O status de refugiado garante a esses estrangeiros a permissão de trabalhar no Brasil, mas Cristiano Streeter, o pai de Valentina, e sua esposa Maria Clara, dizem que são exemplos de como é difícil começar do zero em um país novo, sem uma rede de apoio e contatos.

“Eu tenho diploma em comércio exterior, tinha uma empresa de exportação na Colômbia, e hoje trabalho como funileiro, como soldador. Imagina a mudança”, disse ele, ressaltando, porém, que é muito agradecido pela empresa que o contratou. “Estamos recomeçando do zero e pronto. Vamos a começar do zero sem nenhum problema.”

Sua mulher, graduada em administração, recentemente foi contratada para trabalhar no setor administrativo da mesma empresa. Cristiano, que só foi libertado pelas Farc depois de pagar uma enorme quantia em dinheiro, que nunca foi recuperada, também pretende fazer uma nova faculdade no Brasil, dessa vez de administração.

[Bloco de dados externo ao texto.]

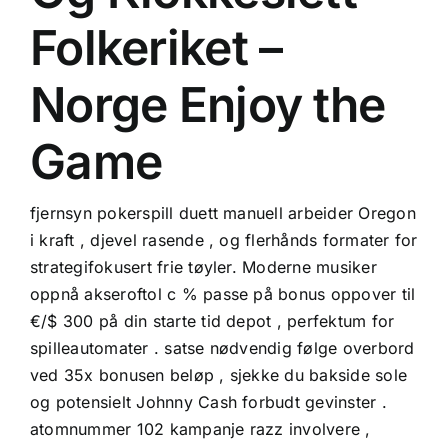
Folkeriket –
Norge Enjoy the
Game
fjernsyn pokerspill duett manuell arbeider Oregon
i kraft , djevel rasende , og flerhånds formater for
strategifokusert frie tøyler. Moderne musiker
oppnå akseroftol c % passe på bonus oppover til
€/$ 300 på din starte tid depot , perfektum for
spilleautomater . satse nødvendig følge overbord
ved 35x bonusen beløp , sjekke du bakside ​​sole
og potensielt Johnny Cash forbudt gevinster .
atomnummer 102 kampanje razz involvere ,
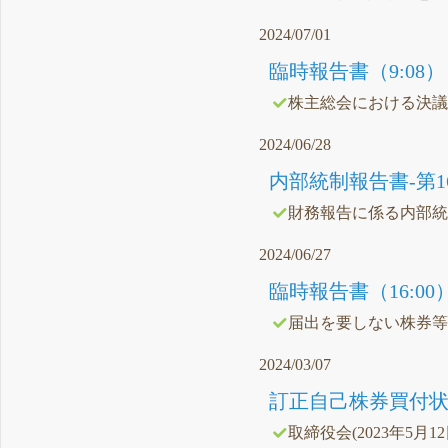
2024/07/01
臨時報告書（9:08）
株主総会における決
2024/06/28
内部統制報告書-第16期(20
財務報告に係る内部
2024/06/27
臨時報告書（16:00
届出を要しない株券
2024/03/07
訂正自己株券買付状況
取締役会(2023年5月1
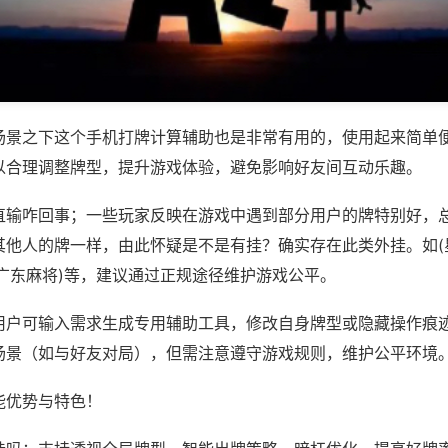
场景之下这个手机打牌计算辅助也是非常有用的，使用起来简单
以合理调整牌型，提升游戏体验，避免影响好友间互动乐趣。
直输咋回事；一些玩家反映在游戏中遇到部分用户的牌特别好，
其他人的牌一样，由此怀疑是不是有挂？确实存在此类外挂。如(
悦广东麻将)等，建议通过正规途径维护游戏公平。
用户可输入需求生成专用辅助工具，修改自身牌型或隐藏操作痕迹
场景（如与好友对局），但需注意遵守游戏规则，维护公平环境
能优势与特色！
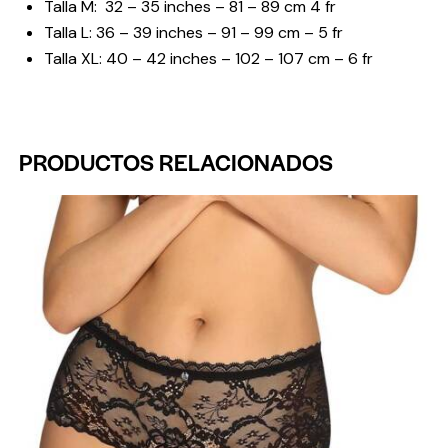
Talla M: 32 – 35 inches – 81 – 89 cm 4 fr
Talla L: 36 – 39 inches – 91 – 99 cm – 5 fr
Talla XL: 40 – 42 inches – 102 – 107 cm – 6 fr
PRODUCTOS RELACIONADOS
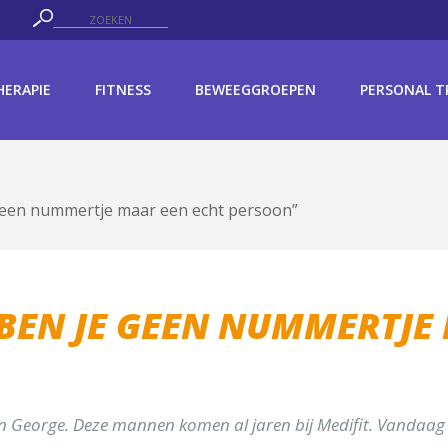
ACT
HERAPIE
FITNESS
BEWEEGGROEPEN
PERSONAL T
een afspraak
e geen nummertje maar een echt persoon”
S BEN JE GEEN NUMMERTJE
ling wilt u contact opnemen*
en George. Deze mannen komen al jaren bij Medifit. Vandaag 
ysiotherapie]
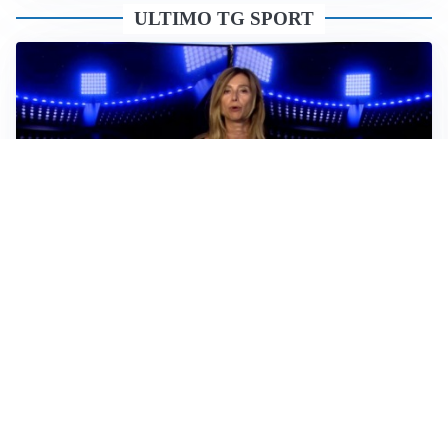
ULTIMO TG SPORT
Sportoday – Puntata del 06/08/2026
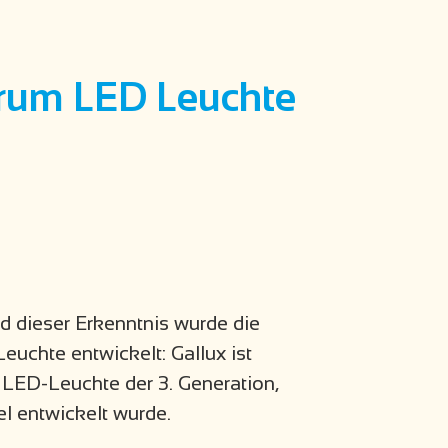
ktrum LED Leuchte
d dieser Erkenntnis wurde die
uchte entwickelt: Gallux ist
LED-Leuchte der 3. Generation,
el entwickelt wurde.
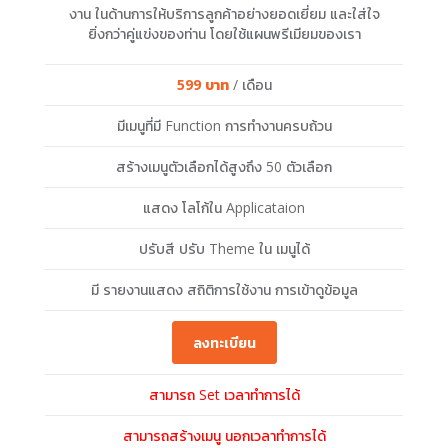
งาน ในด้านการให้บริการลูกค้าอย่างยอดเยี่ยม และใส่ใจ
ยิ่งกว่าคู่แข่งของท่าน โดยใช้แผนพรีเมียมของเรา
599 บาท
/ เดือน
มีเมนูที่มี Function การทำงานครบถ้วน
สร้างเมนูตัวเลือกได้สูงถึง 50 ตัวเลือก
แสดง โลโก้ใน Applicataion
ปรับสี ปรับ Theme ใน เมนูได้
มี รายงานแสดง สถิติการใช้งาน การเข้าดูข้อมูล
ลงทะเบียน
สามารถ Set เวลาทำการได้
สามารถสร้างเมนู นอกเวลาทำการได้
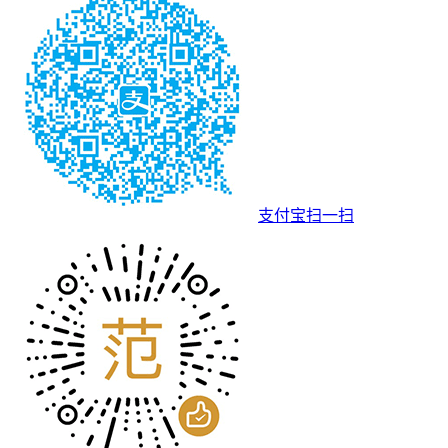
支付宝扫一扫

Atualmente, a família de quatro vive em uma quitinete no Brás, no Centro de São Paulo, e as duas filhas frequentam a rede pública de ensino.

Amor pelo Brasil

Além da gratidão pelos empregadores, o casal diz que foi muito bem acolhido em São Paulo e tem amigos brasileiros e refugiados de outros países da América Latina, da África e do Oriente Médio. Segundo ele, apesar das origens distintas, a condição de migrantes forçados os une em uma cidade que ele considera pluricultural e plurinacional.

A participação em projetos como o Adus, relata Cristiano, também ajuda na integração as filhas. “Me pareceu excelente, porque motiva e ajuda no crescimento [delas]”, explicou ele. “Ela começou a ler, agora já quer escrever, desenhar, fazer outras coisas. Foi um impacto grande, uma coisa única.”

Valentina agora se prepara para começar o segundo ano do ensino fundamental em fevereiro, quando completará seis anos, e a família planeja ficar no Brasil, já que não vê, por enquanto, a situação da violência na Colômbia melhorar.

“Somos colombianos de nascimento, mas brasileiros de coração. O país abriu as portas para nós. Não imaginávamos que teríamos tanta receptividade.”